-- Information provided --
- Opening Delimiter -

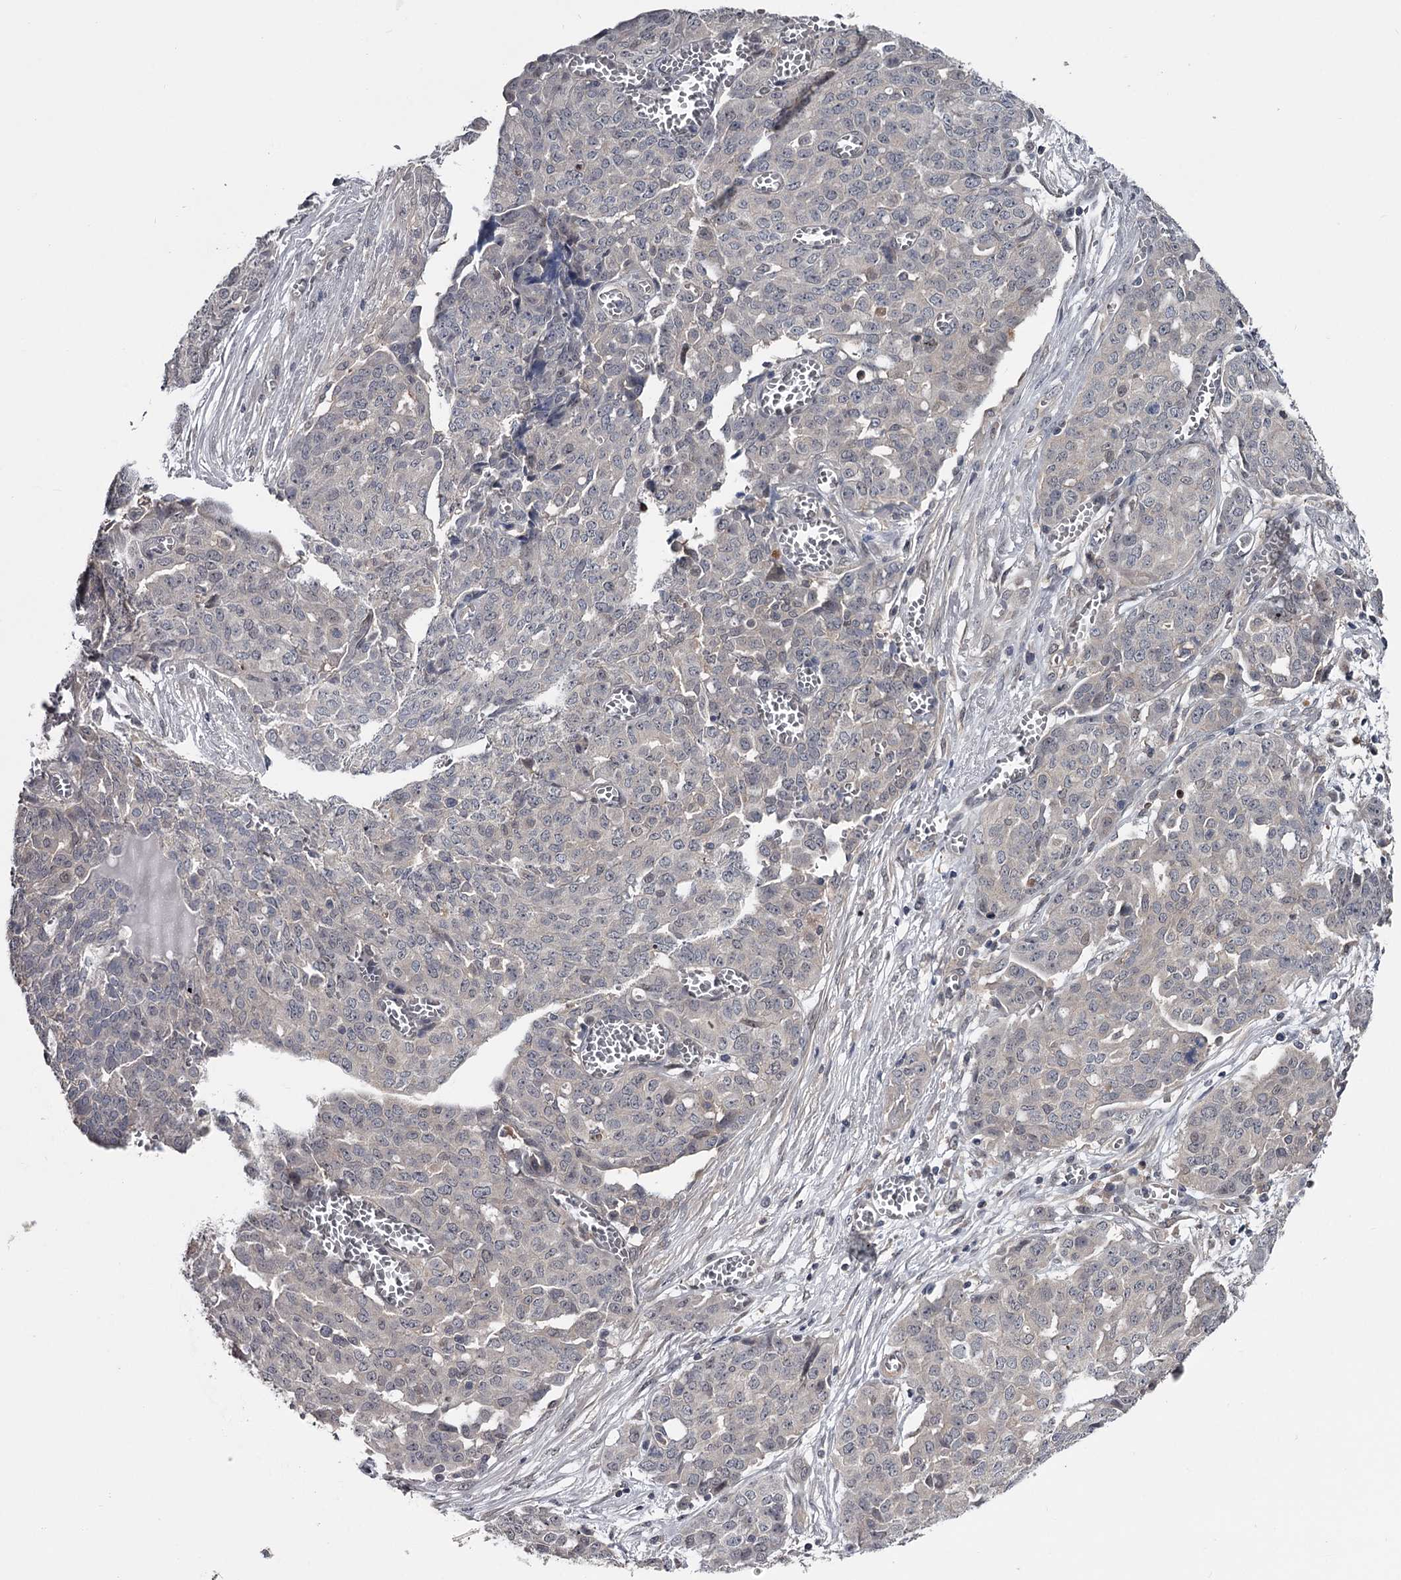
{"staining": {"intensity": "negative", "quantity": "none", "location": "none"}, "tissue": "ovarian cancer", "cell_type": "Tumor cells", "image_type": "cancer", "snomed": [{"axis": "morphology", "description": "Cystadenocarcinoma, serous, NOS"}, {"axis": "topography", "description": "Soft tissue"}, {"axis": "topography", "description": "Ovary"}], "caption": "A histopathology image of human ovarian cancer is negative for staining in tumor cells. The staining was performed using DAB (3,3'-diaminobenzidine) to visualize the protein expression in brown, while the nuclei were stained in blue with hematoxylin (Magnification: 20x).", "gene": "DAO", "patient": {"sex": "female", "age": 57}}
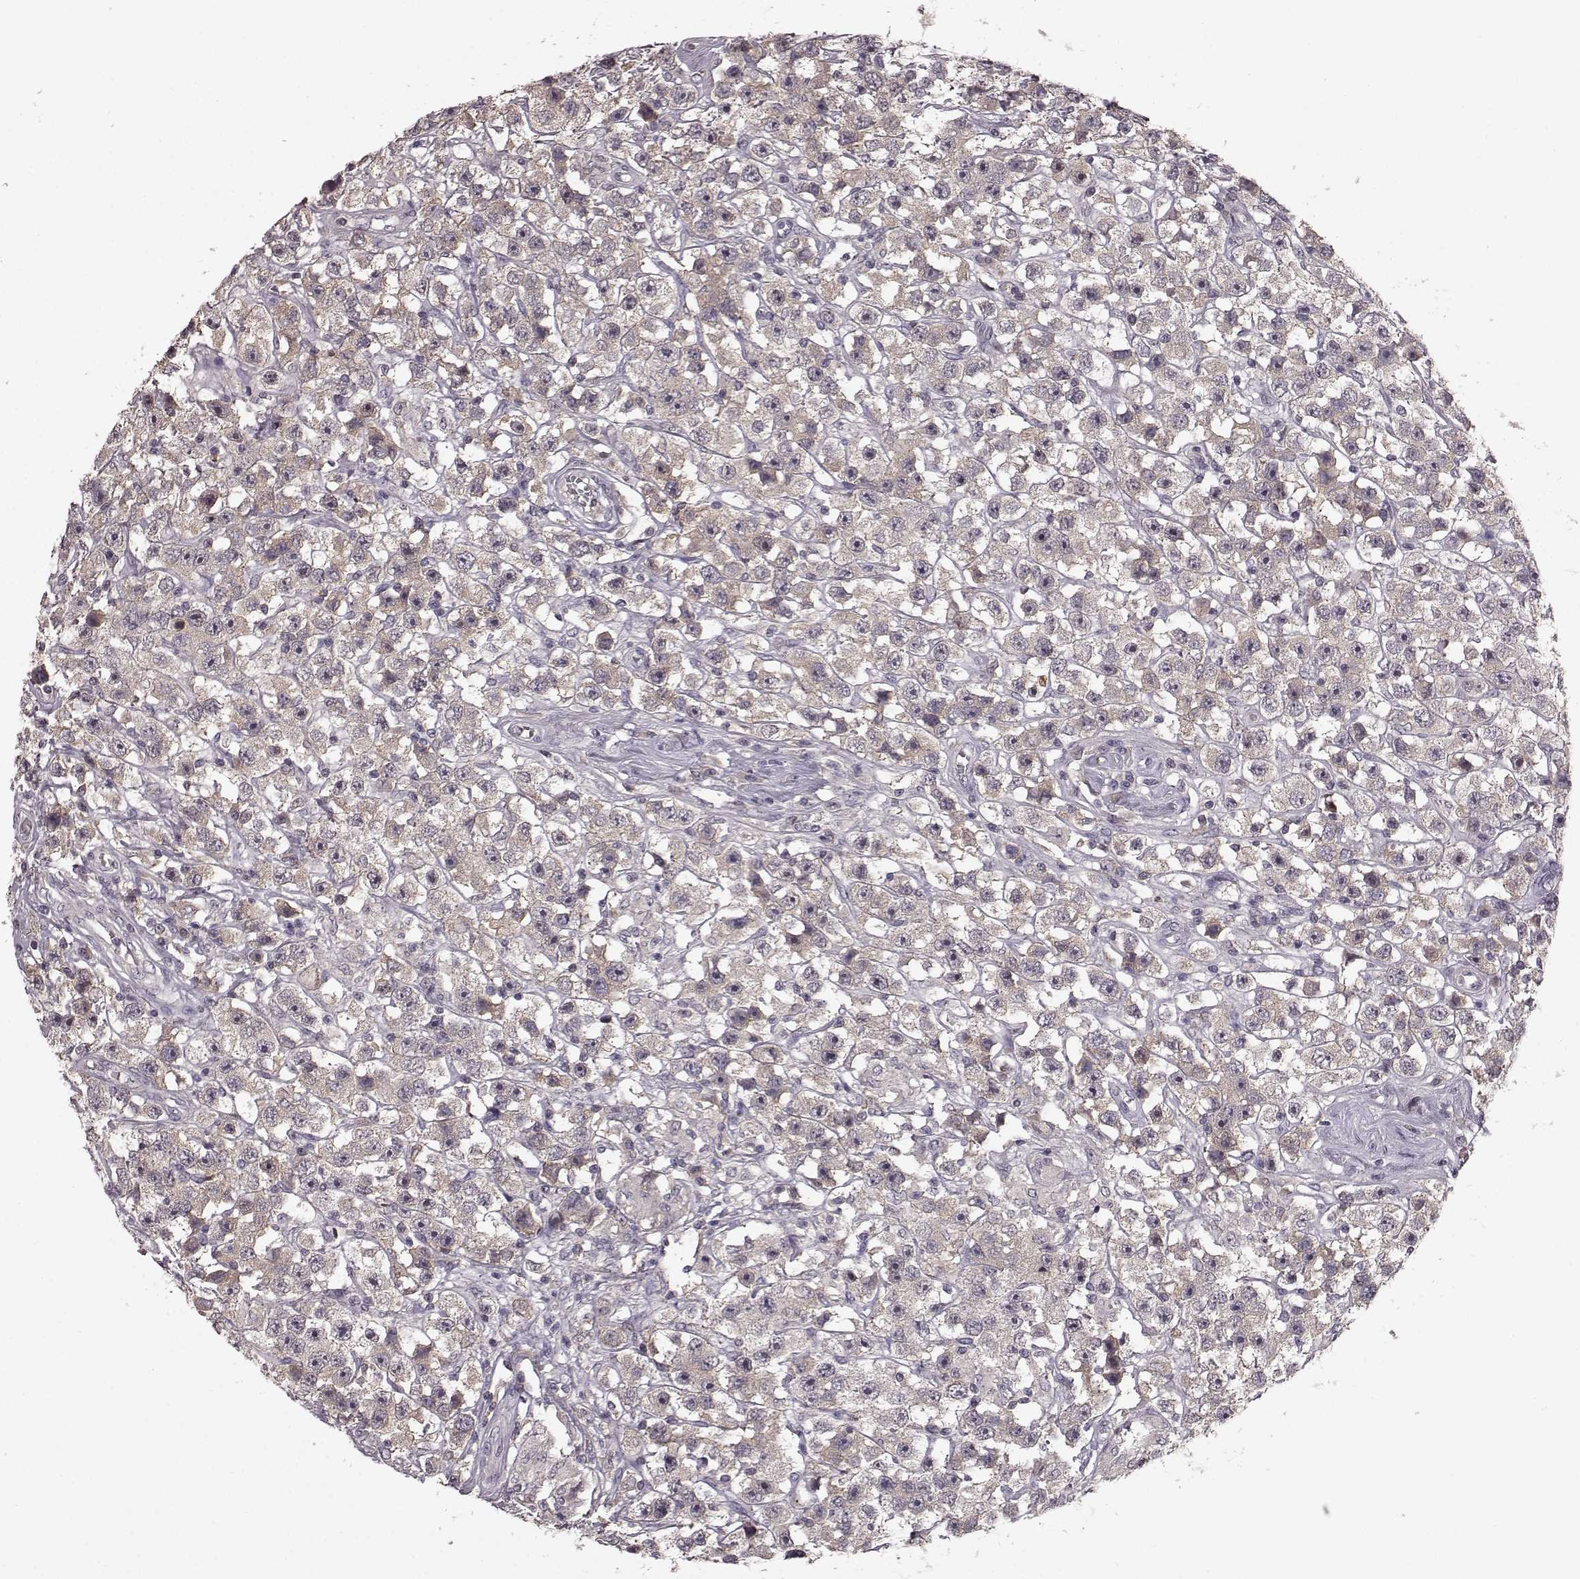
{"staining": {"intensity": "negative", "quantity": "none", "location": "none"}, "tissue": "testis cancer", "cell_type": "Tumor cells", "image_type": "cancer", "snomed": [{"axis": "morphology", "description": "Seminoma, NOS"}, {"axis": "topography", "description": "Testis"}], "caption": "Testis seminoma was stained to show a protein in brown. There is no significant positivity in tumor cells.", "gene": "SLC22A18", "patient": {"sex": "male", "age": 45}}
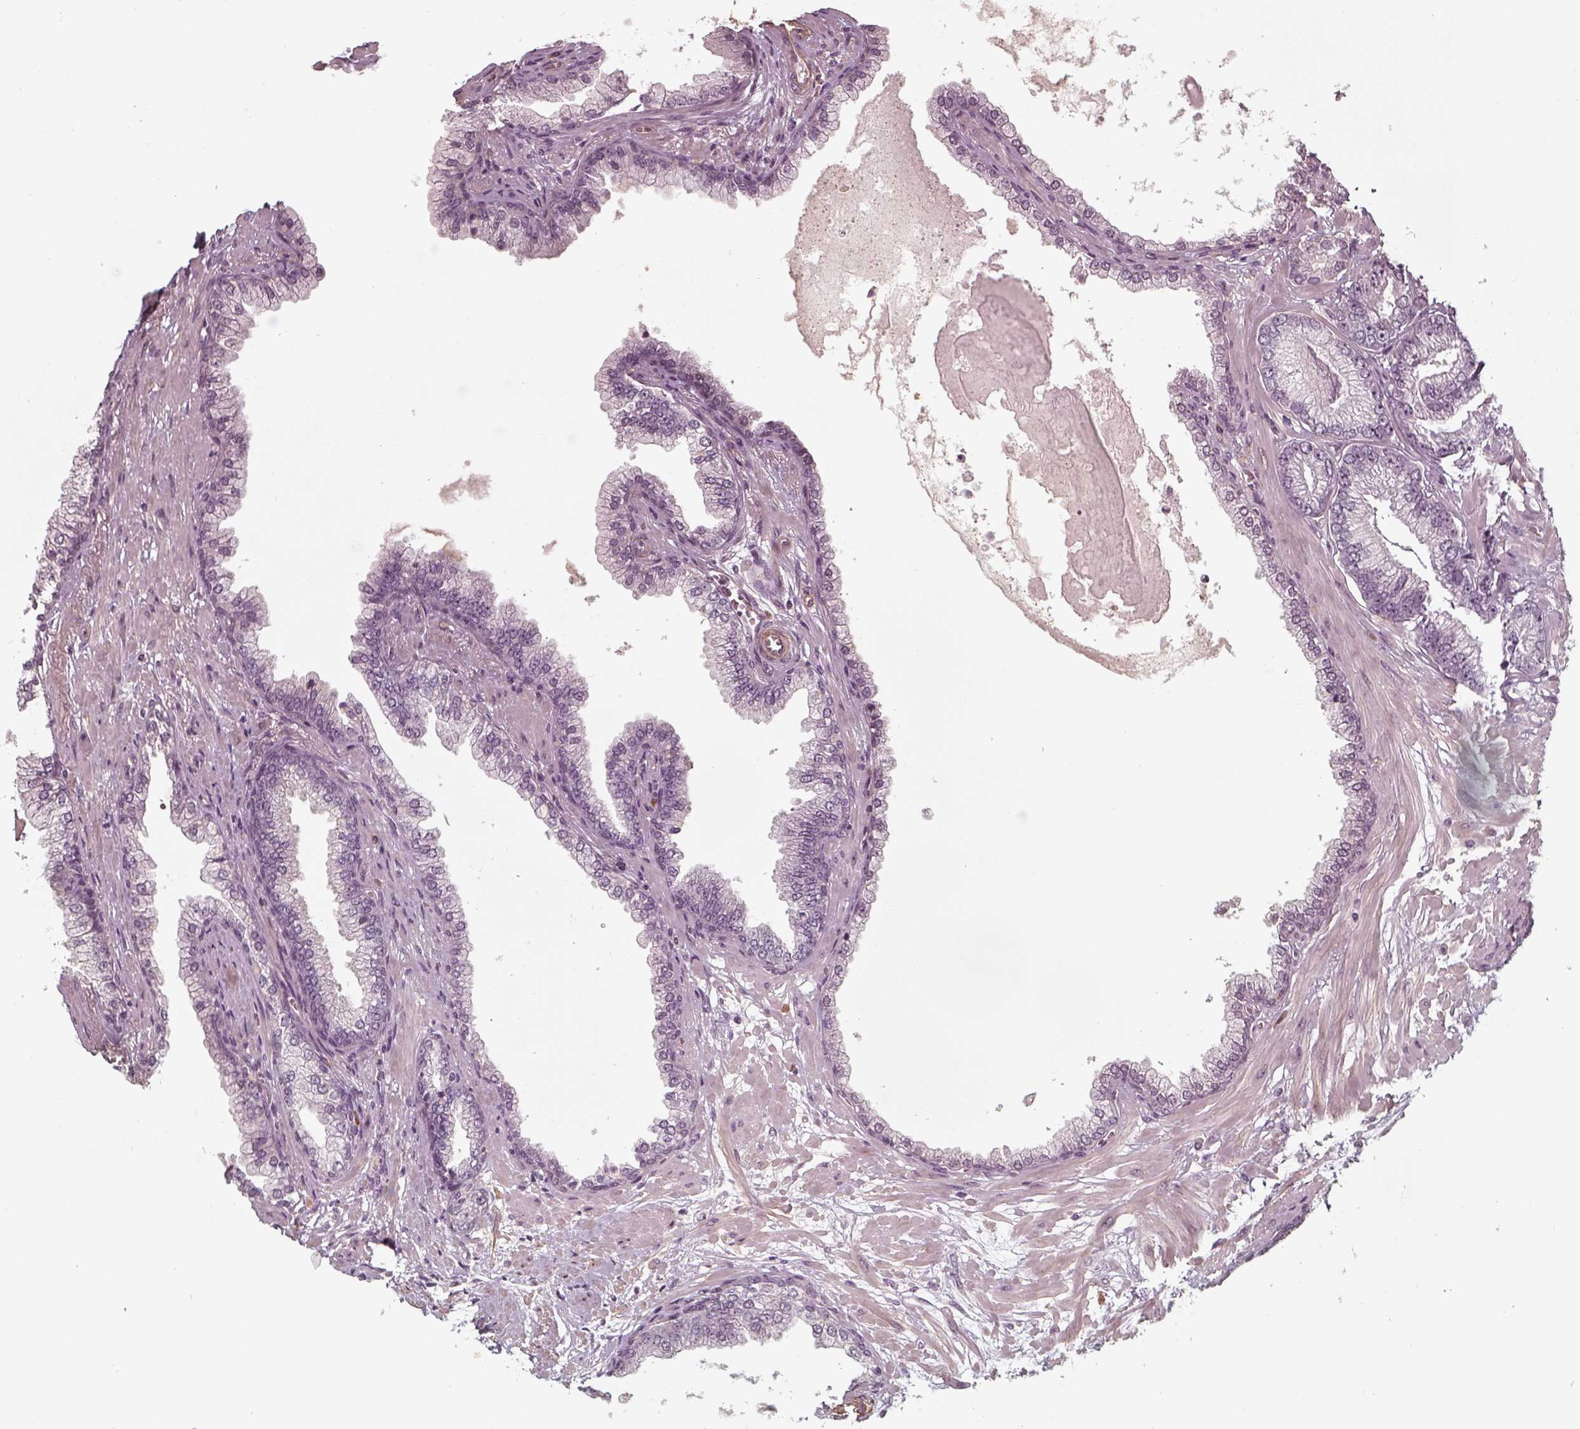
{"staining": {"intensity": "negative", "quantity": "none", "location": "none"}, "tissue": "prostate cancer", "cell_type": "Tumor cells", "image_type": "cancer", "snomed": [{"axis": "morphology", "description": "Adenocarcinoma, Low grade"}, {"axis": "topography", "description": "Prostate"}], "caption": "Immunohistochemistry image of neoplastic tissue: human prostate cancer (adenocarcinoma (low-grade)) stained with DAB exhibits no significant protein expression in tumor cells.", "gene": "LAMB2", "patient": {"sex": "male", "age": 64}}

- Closing Delimiter -

-- How to complete this task --
Could you repeat the listing above exactly, omitting its pictures?

-- Final answer --
{"staining": {"intensity": "negative", "quantity": "none", "location": "none"}, "tissue": "ovarian cancer", "cell_type": "Tumor cells", "image_type": "cancer", "snomed": [{"axis": "morphology", "description": "Cystadenocarcinoma, serous, NOS"}, {"axis": "topography", "description": "Soft tissue"}, {"axis": "topography", "description": "Ovary"}], "caption": "A histopathology image of human ovarian cancer is negative for staining in tumor cells. The staining was performed using DAB (3,3'-diaminobenzidine) to visualize the protein expression in brown, while the nuclei were stained in blue with hematoxylin (Magnification: 20x).", "gene": "DAO", "patient": {"sex": "female", "age": 57}}
{"staining": {"intensity": "negative", "quantity": "none", "location": "none"}, "tissue": "testis cancer", "cell_type": "Tumor cells", "image_type": "cancer", "snomed": [{"axis": "morphology", "description": "Seminoma, NOS"}, {"axis": "topography", "description": "Testis"}], "caption": "Testis seminoma was stained to show a protein in brown. There is no significant positivity in tumor cells.", "gene": "SLC22A18", "patient": {"sex": "male", "age": 45}}
{"staining": {"intensity": "negative", "quantity": "none", "location": "none"}, "tissue": "prostate cancer", "cell_type": "Tumor cells", "image_type": "cancer", "snomed": [{"axis": "morphology", "description": "Adenocarcinoma, Low grade"}, {"axis": "topography", "description": "Prostate"}], "caption": "Immunohistochemistry image of neoplastic tissue: human prostate cancer (adenocarcinoma (low-grade)) stained with DAB exhibits no significant protein expression in tumor cells.", "gene": "LAMB2", "patient": {"sex": "male", "age": 64}}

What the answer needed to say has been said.